Textures, Filtering and Mipmaps
When writing simple applications using OpenGL, it’s not uncommon to use a library such as stb_image or SOIL to load a PNG or JPEG image as a texture. This is nice and convenient. The ease of use doesn’t come with downsides, however. The compression used for JPEG and PNG leaves the image in a format unsuitable for the random-access required by texture sampling on the GPU. To make these images usable, they are decompressed before being uploaded. The decompression step, while quick, can add up if you have a large number of textures or a very tight budget. For example if you are streaming data in-game, naïvely decompressing many JPGs or PNGs will eat into your 16.6ms budget.

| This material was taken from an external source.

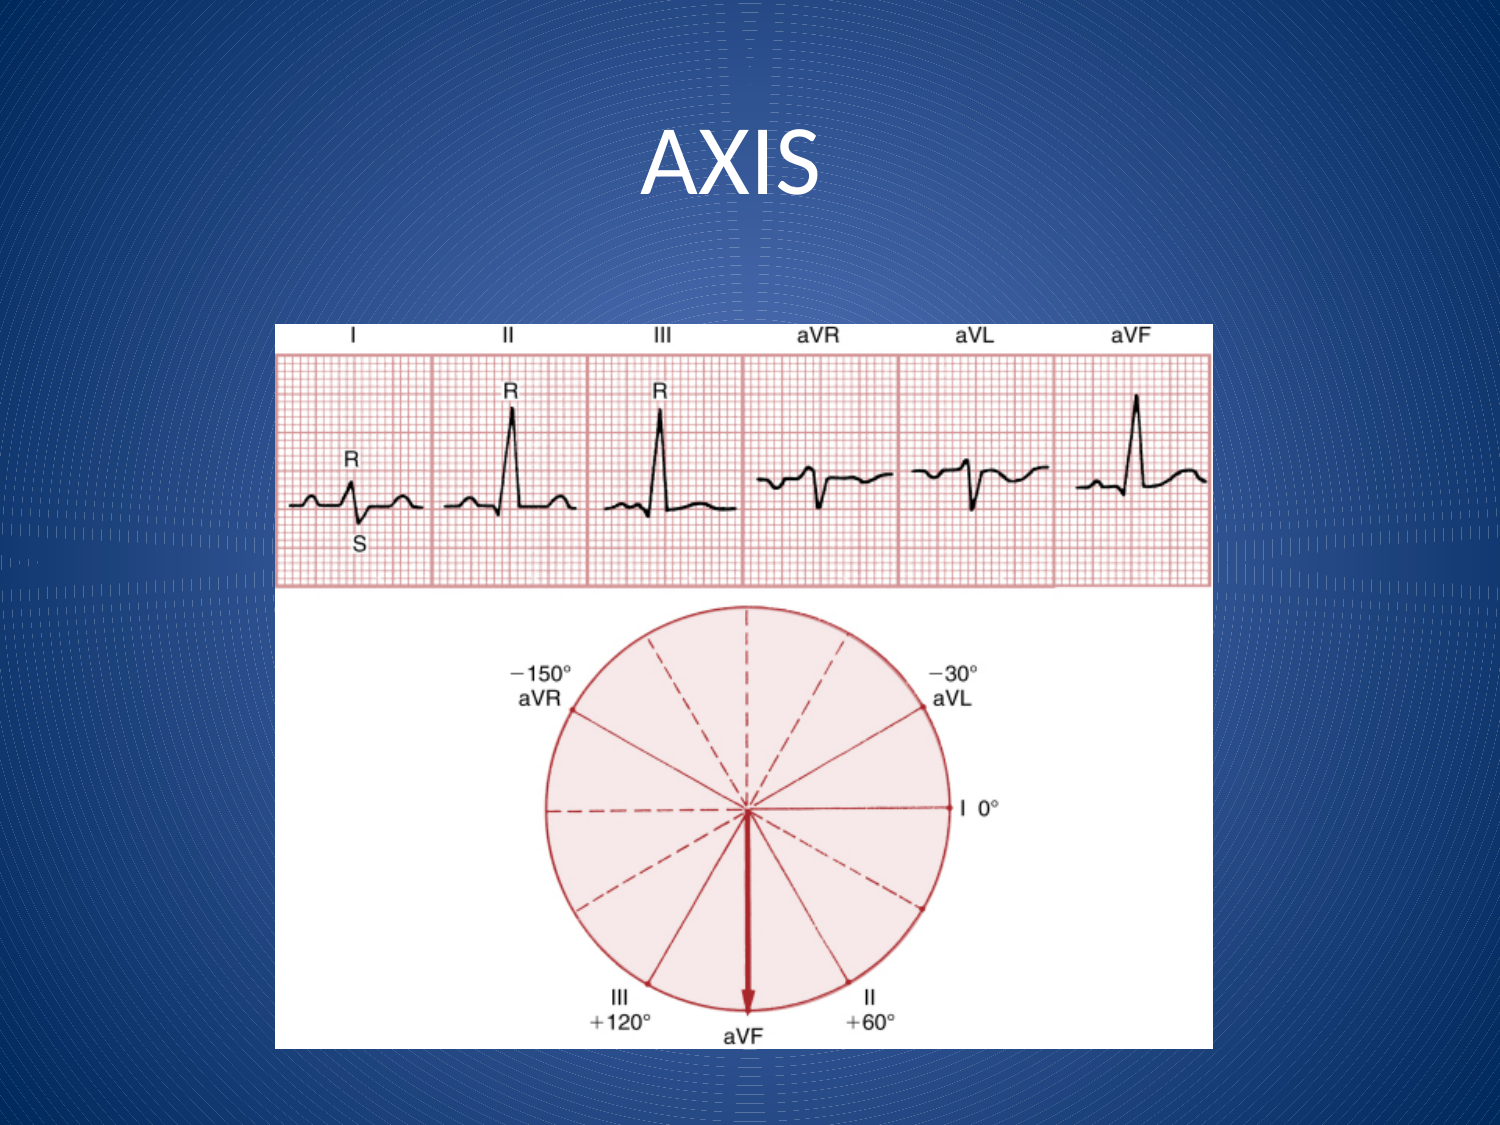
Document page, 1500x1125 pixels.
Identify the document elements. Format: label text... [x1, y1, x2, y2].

text_box AXIS [625, 87, 837, 223]
picture [274, 324, 1213, 1049]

Unless you are rendering a screen-sized texture onto a screen-sized quad, each pixel in the image is unlikely to cover 1 pixel on the screen. To improve the quality of the texture when viewed smaller, larger, and at shallow angles, filtering techniques are used to get a plausible colour for each sample. Mipmaps are the most important for this post.
The idea behind mipmaps is that rather than have a single screen pixel cover 10s or more texture pixels, a smaller version of the texture is used that has better coverage, requiring fewer samples. Thus each texture is not an individual image, but a series of mipmap levels, each half the size of the previous level. To give an example, a texture that’s 256x256 pixels, could have mipmaps for 128x128, 64x64, 32x32, and so on. If the view was facing directly at a plane with this texture (let’s say it’s a brick wall), then depending on the distance and viewport size moving away from the wall would select progressively smaller mipmaps for use to keep the ratio of texture pixels to screen pixels reasonable.
Usual image formats don’t support storing these mipmap chains. When loading a JPG or a PNG, mipmaps must be generated by resizing the original image repeatedly for each required mipmap level. That’s no problem if you only have 10 textures, but if you have 100s of textures or need to stream in textures at run-time, then spending time generating these smaller images will be something worth reducing.
Texture containers are a solution to these problems. Not only do they store texture data suitable for direct use as textures, they also store mip-map and array data. This means a single texture container can store all the data required for an entire texture, no matter it’s size, number of mipmaps, array layers or cubemap faces. Generating mipmaps offline is important if you use compressed textures, as it’s generally impractical to generate compressed textures at runtime.
The most common texture container formats in use that store data compatible with D3D, OpenGL or Vulkan, are the Khronos Texture format (KTX) and DirectDraw Surface (DDS).
Khronos Texture (KTX)
Khronos Texture is a Khronos Group standard for storing textures intended for use with OpenGL and OpenGL ES. The specification for the format is available via Khronos. It contains format information directly compatible with OpenGL and OpenGL ES enumerations. Also included is the ability to store application specific key-value data within the file.
The specification provides a good overview of the format and the expected values for each of the header fields. The format can store 1D, 2D, 3D, Cubemaps and Array Textures, along with any number of mipmaps for these textures. This makes it ideal for storing almost any kind of texture you could want.
The texture data is described in the
glBaseInternalFormat header fields. These should match up with the parameters
gl[Compressed]Tex[Sub]Image*D calls used to submit each texture mipmap level’s data.
DirectDraw Surface (DDS)
Despite DirectDraw being long deprecated, the DDS format is still in common use for storing textures used with Direct3D. Originally only 2D textures were supported, but the D3D10 header extension added support for texture arrays and D3D10+ features. The format is partially documented along with expected values on MSDN, useful for integrating DDS into your pipeline.
For loading DDS in D3D11, there is a deprecated function,
which is no longer available in Windows Store apps. DirectXTK has a replacement, DDSTextureLoader that can be used instead.
Since KTX is somewhat better specified that DDS, I would recommend using it over DDS. Howerver, as long as you use a sensible format that simplifies storing and loading, you should benefit from the increased simplicity and reduced loading times. There is an official KTX library libktx for working with KTX files. More information about this is available on the Khronos website.